Class BasicColony<AntType>

java.lang.Object
unifeat.featureSelection.wrapper.ACOBasedMethods.BasicColony<AntType>
Type Parameters:
AntType - the type of ant implemented in ACO algorithm
Direct Known Subclasses:
Colony

public abstract class BasicColony<AntType> extends Object
The abstract class contains the main methods and fields that are used in all ACO-based feature selection methods.
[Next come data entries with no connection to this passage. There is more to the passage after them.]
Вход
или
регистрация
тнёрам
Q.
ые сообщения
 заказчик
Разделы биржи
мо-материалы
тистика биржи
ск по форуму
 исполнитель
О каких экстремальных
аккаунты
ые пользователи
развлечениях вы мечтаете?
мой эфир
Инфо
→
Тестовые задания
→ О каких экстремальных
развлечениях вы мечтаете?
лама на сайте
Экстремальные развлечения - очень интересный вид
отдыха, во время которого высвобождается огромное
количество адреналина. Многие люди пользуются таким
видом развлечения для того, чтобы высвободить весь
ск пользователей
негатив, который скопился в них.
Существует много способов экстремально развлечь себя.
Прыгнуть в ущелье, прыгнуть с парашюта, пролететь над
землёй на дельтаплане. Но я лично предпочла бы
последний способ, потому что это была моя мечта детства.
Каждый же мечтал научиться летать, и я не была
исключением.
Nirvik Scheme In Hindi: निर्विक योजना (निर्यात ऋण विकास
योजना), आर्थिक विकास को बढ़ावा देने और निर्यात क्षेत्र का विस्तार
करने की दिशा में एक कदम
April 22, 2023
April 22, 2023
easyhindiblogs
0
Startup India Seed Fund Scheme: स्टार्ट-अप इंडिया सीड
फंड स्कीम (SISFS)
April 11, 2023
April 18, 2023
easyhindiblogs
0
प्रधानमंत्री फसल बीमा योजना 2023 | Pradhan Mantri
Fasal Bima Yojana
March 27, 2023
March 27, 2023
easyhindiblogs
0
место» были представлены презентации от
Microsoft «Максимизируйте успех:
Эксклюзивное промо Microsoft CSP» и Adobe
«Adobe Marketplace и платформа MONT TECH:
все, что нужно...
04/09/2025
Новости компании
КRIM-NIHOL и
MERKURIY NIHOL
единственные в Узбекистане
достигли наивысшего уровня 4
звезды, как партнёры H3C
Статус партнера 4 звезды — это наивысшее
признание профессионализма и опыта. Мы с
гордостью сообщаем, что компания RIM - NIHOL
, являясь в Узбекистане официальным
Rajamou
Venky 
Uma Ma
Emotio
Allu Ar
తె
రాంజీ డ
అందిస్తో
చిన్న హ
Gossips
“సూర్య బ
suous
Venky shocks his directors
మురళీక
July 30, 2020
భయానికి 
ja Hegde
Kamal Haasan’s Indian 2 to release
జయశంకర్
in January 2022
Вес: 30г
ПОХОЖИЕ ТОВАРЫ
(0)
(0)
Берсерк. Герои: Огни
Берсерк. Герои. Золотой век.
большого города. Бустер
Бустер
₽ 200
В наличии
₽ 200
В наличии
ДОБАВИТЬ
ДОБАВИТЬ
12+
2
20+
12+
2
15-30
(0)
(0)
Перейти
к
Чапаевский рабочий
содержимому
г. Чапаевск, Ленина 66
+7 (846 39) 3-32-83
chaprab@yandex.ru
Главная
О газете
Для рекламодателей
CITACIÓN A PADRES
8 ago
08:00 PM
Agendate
This class is used to implement a colony of ants in ACO algorithm.
Author:
Sina Tabakhi
  • Field Details

    • colony

      protected AntType[] colony
    • fitnessEvaluator

      public static FitnessEvaluator fitnessEvaluator
    • graphRepresentation

      public static GraphRepresentation graphRepresentation
    • NUM_ORIGINAL_FEATURE

      public static int NUM_ORIGINAL_FEATURE
    • COLONY_SIZE

      protected static int COLONY_SIZE
    • INIT_PHEROMONE_VALUE

      protected static double INIT_PHEROMONE_VALUE
    • ALPHA

      protected static double ALPHA
    • BETA

      protected static double BETA
    • RHO

      protected static double RHO
  • Constructor Details

    • BasicColony

      public BasicColony(Class<AntType> ant)
      Initializes the parameters
      Parameters:
      ant - the type of ant implemented in ACO algorithm
  • Method Details

    • initialization

      public abstract void initialization()
      This method initializes the problem parameters.
    • setInitialState

      public abstract void setInitialState()
      This method places any ant randomly to one feature as their initial states.
    • evaluateCurrentSolution

      public abstract Criteria evaluateCurrentSolution(int antIndex)
      This method evaluates the fitness of each ant in the colony by predefined fitness function.
      Parameters:
      antIndex - index of the ant in the colony
      Returns:
      Criteria values of the fitness function
      See Also:
    • operateStateTransitionRule

      public abstract void operateStateTransitionRule(int antIndex)
      This method selects the next state and adds it to the current selected feature subset by using state transition rule that is combination of heuristic desirability and pheromone levels.
      Parameters:
      antIndex - index of the ant in the colony
    • constructSolution

      public abstract void constructSolution()
      This method constructs solutions completely of each ant in the colony by applying state transition rule repeatedly.
    • operatePheromoneUpdateRule

      public abstract void operatePheromoneUpdateRule()
      This method updates the current pheromone values by decreasing pheromone concentrations and then deposit the quantity of pheromone by ants.
    • getBestAnt

      public abstract AntType getBestAnt()
      This method returns the best ant in the colony
      Returns:
      the best ant in the colony
    • toString

      public String toString()
      Returns a string representation of the colony.
      Overrides:
      toString in class Object
      Returns:
      a string representation of the colony.